In clinics, long-length medical images such as lower limb or whole spine are required for diagnostic purposes. Because of limited x-ray detector panel size, long-length images should be acquired by stitching of multiple images with minimum overlap area. To find the stitching point, similarity is measured in overlapped area between two serial images by calculating normalized cross correlation (NCC). Typically, medical image stitching technique introduces a lead ruler as a marker for stitching. However, marker-based stitching can result in discordance of anatomical structures near stitching line when there is a patient movement during sequential image acquisition. Therefore, anatomical-structure-based stitching is the ideal method. Nevertheless, scattering of x-rays and noise from detector panel decrease the similarity of overlapped area from two serial images, which can lead to erroneous stitching. In this study, we suggested the introduction of multi-frequency processing (MFP) framework for anatomical-structure-based-stitching to reduce the stitching error.
To reduce the calculation time, fast Fourier transform (FFT) was used. Sample images for NCC calculation were selected on the overlapped region. MFP was applied for these selected samples to get edged enhanced images.
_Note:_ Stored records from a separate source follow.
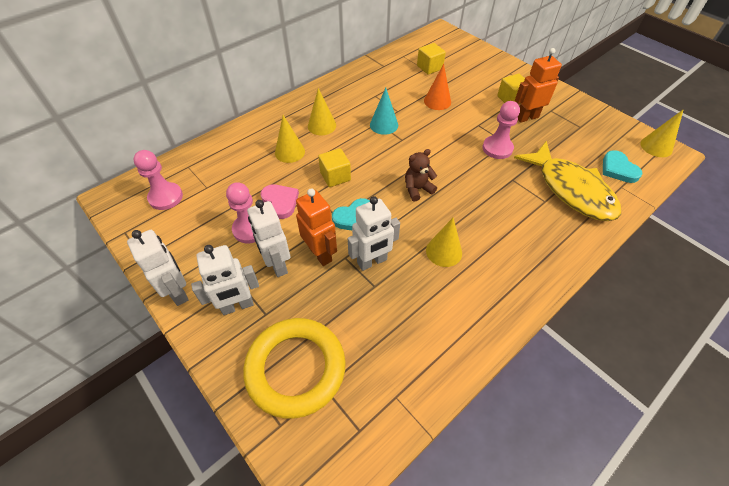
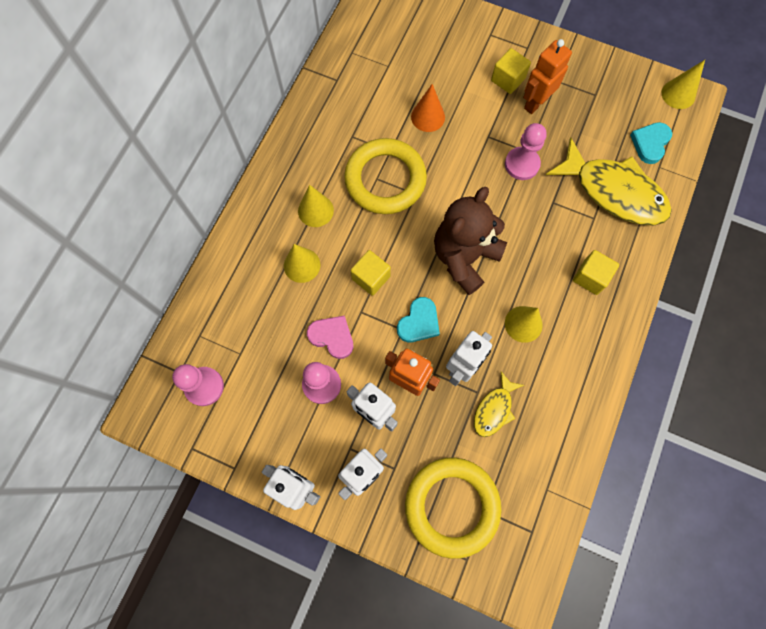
camera: 25 degrees left, 20 degrees up
turquoise cone [370,88,398,135] -> yellow ring [344,138,427,214]
brown teddy bear [405,149,437,202] -> brown teddy bear [434,187,507,295], size x1.99
yellow cube [417,43,446,75] -> yellow cube moved to [573,250,619,295]
turquoise heart [603,150,643,183] -> turquoise heart turned 75 degrees clockwise [630,122,672,164]
none -> yellow fish [474,371,524,437]

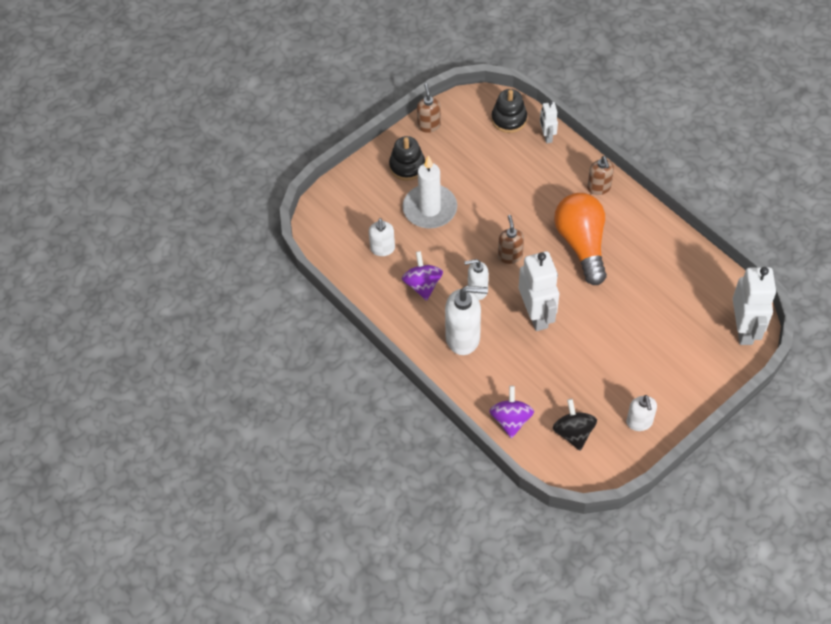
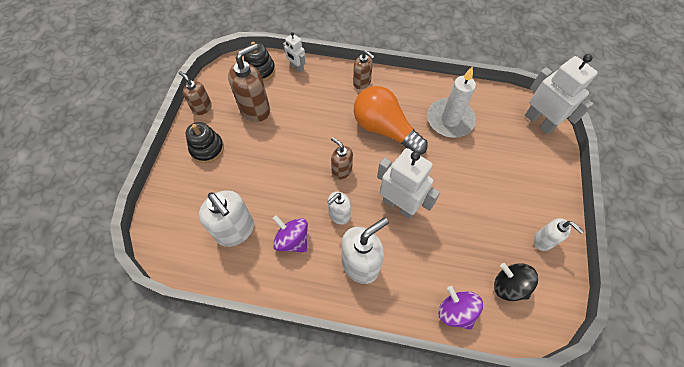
camera: 40 degrees left, 5 degrees up
white soap dispenser [369,218,395,256] -> white soap dispenser [199,190,254,247], size x1.67
white candle [403,155,457,229] -> white candle moved to [427,66,476,138]
none -> brown soap dispenser [228,43,270,122]

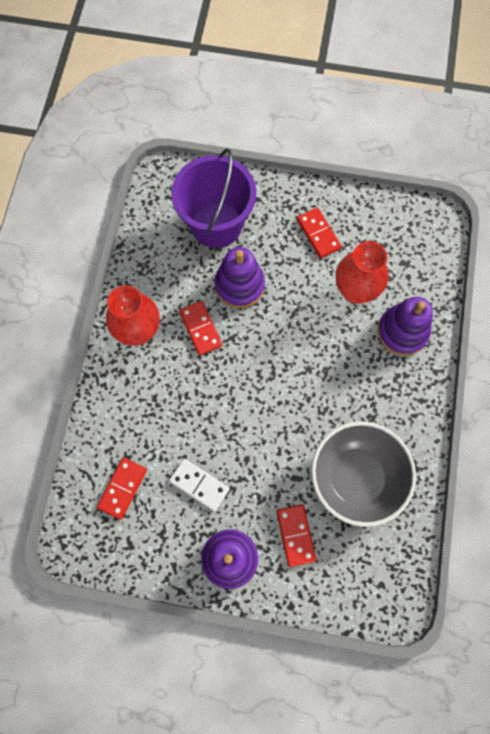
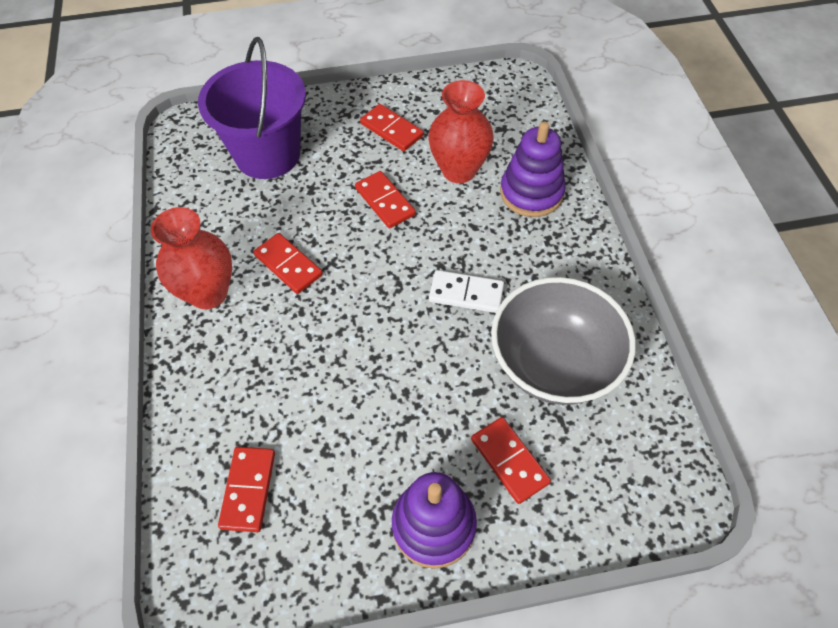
camera: 20 degrees left, 15 degrees down
white domino [169,459,229,512] -> white domino moved to [429,270,504,313]
purple stacking toy [215,247,265,308] -> none
none -> red domino [355,171,416,229]

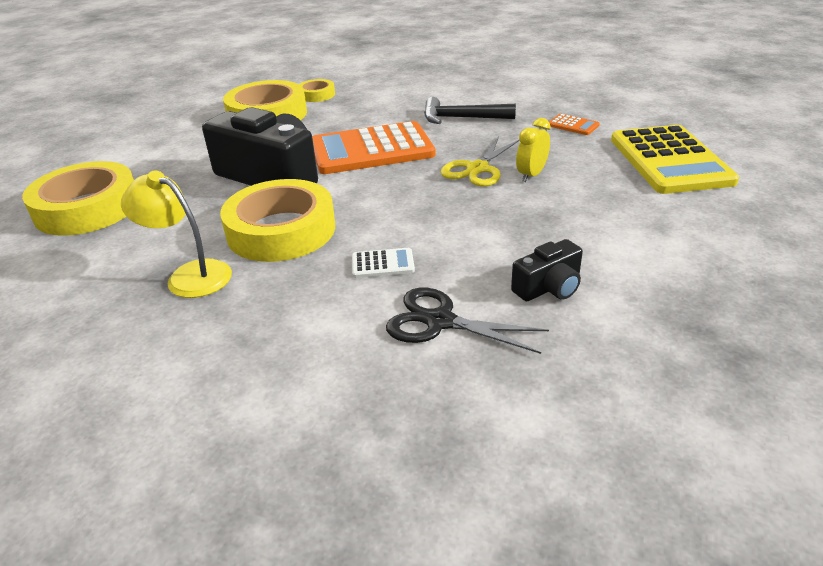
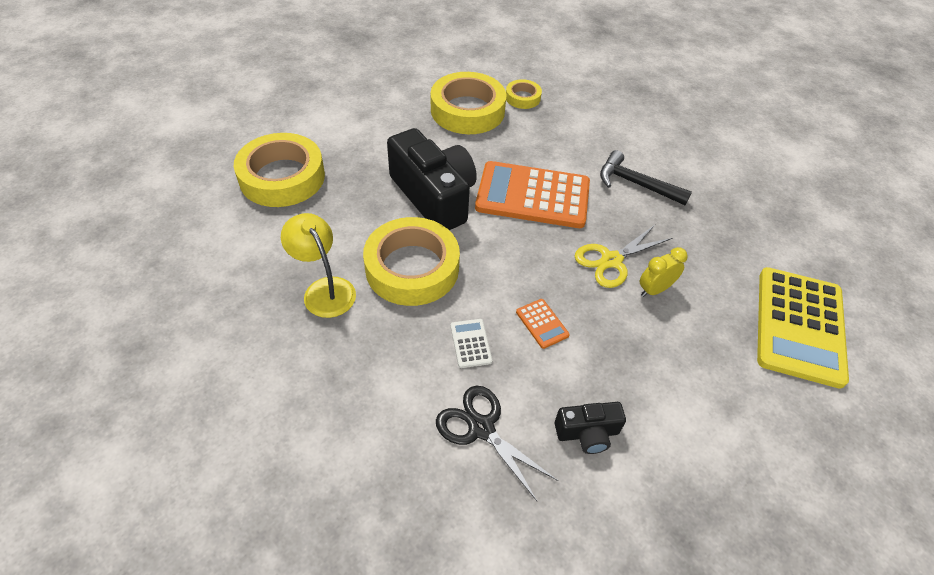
camera: 20 degrees right, 15 degrees up
white calculator [352,248,415,278] -> white calculator turned 120 degrees counterclockwise [450,319,492,368]
orange calculator [549,114,600,135] -> orange calculator moved to [516,299,570,349]

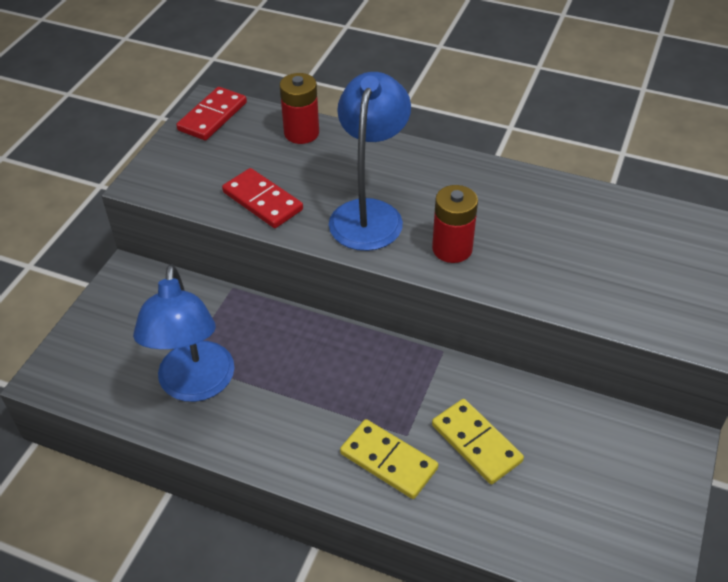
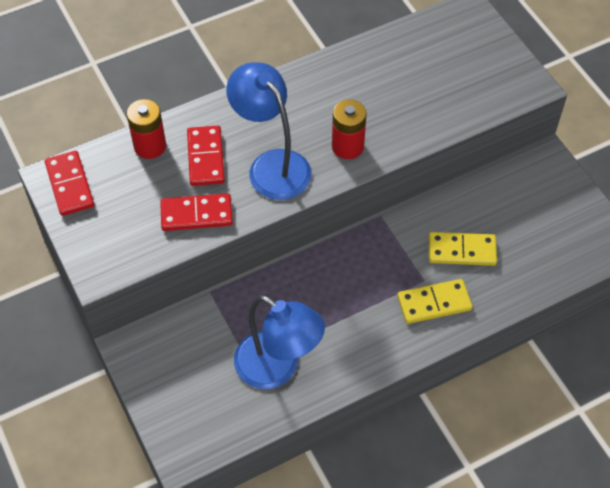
camera: 50 degrees left, 10 degrees up
none -> red domino [187,126,225,186]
Using MFP applied samples, NCC calculation was carried out to determine stitching point. After determinant of stitching point, seam-line is eliminated using triangulation average blending.
NCC-based stitching in MFP framework outperformed the simple NCC-based stitching. Stitching in MFP framework significantly reduces the possibility of erroneous stitching.
Introduction of MFP before NCC calculation greatly increased the performance of stitching. Anatomical-structure-based stitching without a lead ruler can be successfully achieved without visible error.
본 연구에서는 NCC 기반의 의료 영상 정합에서 오류를 효과적으로 감소시키고자 MFT를 도입한다. 의료 영상을 MTF 처리하여 엣지가 부각된 영상을 얻은 후, 이를 바탕으로 NCC 계산을 하여 정합점을 도출한다. 이때, NCC 계산은 전체 영상이 아닌 정합점이 있을 것으로 추정되는 ROI 에 대해 계산하여 가속화한다. 정합점 기준으로 상∙하단 정합 부위에 triangular average 방법으로 자연스러운 연결을 한다. 실험 수행 결과, MTF 처리하지 않은 영상에 비해 MTF 도메인에서의 계산 결과가 더 정확한 정합점 도출을 해냈음을 알 수 있다. 본 연구에서는 NCC 기반의 영상 정합에 MFP를 도입했다. 실험 결과를 통해 원본 영상을 그대로 이용해 정합하는 것 보다 MFP를 도입한 경우가 더 좋은 성능을 보임을 알 수 있다. 이 방법은 NCC 이외의 다른 정합 방식에도 이용될 수 있을 것이다.